Дрейк положил обе руки на стол. – Не думаю, Гарольд, чтобы вы приехали сюда с целью подготовить нашу эвакуацию из Ирана, каково бы ни было мнение Мак-Грегора.
– И я не думаю, – Эссекс весело улыбнулся обоим. – Мелби, передайте мне, пожалуйста, вино, вон то, красное. Надо сознаться, Френсис, что мы в прошлом наделали множество грубейших ошибок в наших отношениях с иранцами. Правда, Мак-Грегор?
– Да.
– Нельзя и дальше обращаться с ними так, как будто их вовсе не существует, – сказал Эссекс. – Разве не такова была наша политика в течение пятидесяти лет, а, Мак-Грегор? Дали мы иранцам хоть раз возможность самим решать свои дела?
– Нет, – сказал Мак-Грегор.
– Но на юге мы, безусловно, многое для них сделали, – возразил Дрейк. – Я сам побывал в Иране несколько лет тому назад и могу сказать с уверенностью, что таких приличных жилищных условий и такого медицинского обслуживания, какими пользуются туземцы на наших английских нефтеочистительных заводах, вы не найдете нигде в Иране. Мак-Грегор должен бы это знать.
– Это верно, Мак-Грегор? – Эссекс от души забавлялся.
– Мы обращаемся с иранцами, которые работают на нас, лучше, чем с ними обращаются где бы то ни было, – это совершенно верно. Нефтяные компании дают им кое-какое жилье, имеются больницы и даже несколько школ, но, с другой стороны, мы не позволяем им решать их же собственные дела, а эти крохи образования и медицинской помощи приносят им мало пользы, если учесть общие условия, в которых они живут.
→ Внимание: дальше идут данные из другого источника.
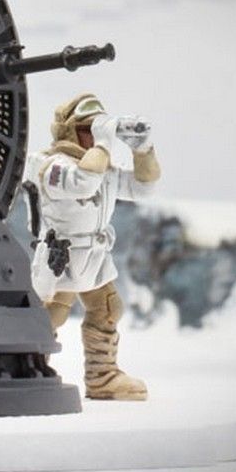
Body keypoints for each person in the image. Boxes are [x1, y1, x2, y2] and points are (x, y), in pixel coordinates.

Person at [26, 93, 161, 400]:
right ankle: (30, 368)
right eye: (85, 130)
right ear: (69, 132)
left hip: (94, 253)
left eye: (96, 129)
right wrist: (103, 142)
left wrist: (142, 149)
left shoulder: (102, 168)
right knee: (51, 316)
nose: (92, 136)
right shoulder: (53, 165)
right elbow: (83, 182)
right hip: (62, 256)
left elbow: (144, 187)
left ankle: (102, 376)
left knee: (108, 308)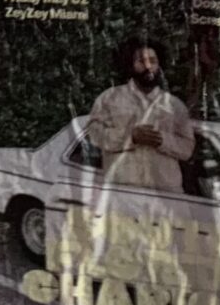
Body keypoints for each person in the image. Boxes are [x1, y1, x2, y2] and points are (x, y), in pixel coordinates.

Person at [85, 38, 198, 194]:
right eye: (141, 61)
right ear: (130, 64)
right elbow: (94, 135)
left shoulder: (174, 105)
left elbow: (187, 148)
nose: (148, 66)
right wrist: (130, 137)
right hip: (122, 192)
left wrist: (162, 140)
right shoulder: (109, 98)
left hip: (166, 196)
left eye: (153, 61)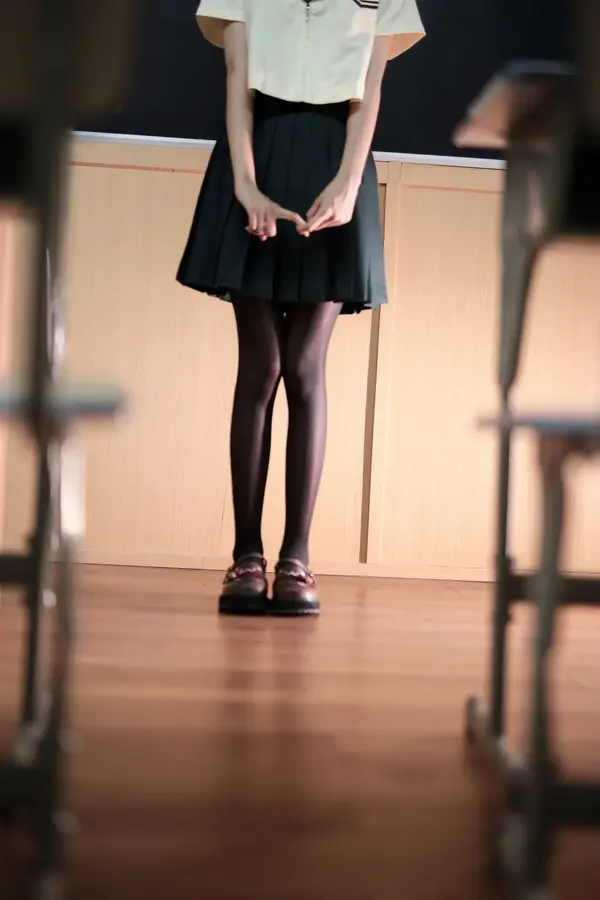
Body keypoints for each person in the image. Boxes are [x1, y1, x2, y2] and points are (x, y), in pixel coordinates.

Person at [177, 0, 425, 618]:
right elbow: (238, 85)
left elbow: (368, 92)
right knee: (260, 367)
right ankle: (245, 557)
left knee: (306, 370)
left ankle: (297, 559)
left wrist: (349, 183)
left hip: (337, 166)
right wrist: (245, 186)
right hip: (254, 159)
– Все это должно быть изменено, – объявил Эссекс.
– Русскими? – язвительно спросил Дрейк.
– Нет. – Эссекс провел рукой по груди. – Нами. Разве только иранцы сами в состоянии улучшить свои условия жизни. Есть такая возможность, Мак-Грегор?
– Никакой, – сказал Дрейк. – Я знаю иранцев.
– Что вы скажете, Мак-Грегор? – настаивал Эссекс. – Способны иранцы вообще что-нибудь сделать для себя?
– Возможно, – сказал Мак-Грегор. – Донесения, которые мы получаем в департаменте по делам Индии, показывают, что там имеют место волнения. Например, стачки. Раньше в Иране никогда не бывало стачек. И настоящих политических партий не было. Теперь они возникают повсюду.
Может быть, я несколько преувеличиваю, потому что до сих пор мне никогда не приходилось изучать политическую ситуацию в Иране. Но все равно, нет никаких сомнений, что там происходит что-то новое. Иранский Азербайджан, конечно, дело другое. Азербайджанцы всегда добивались автономии, и, по-моему, если им это удастся, то и весь Иран сможет что-то сделать своими силами. Впрочем, трудно сказать с уверенностью.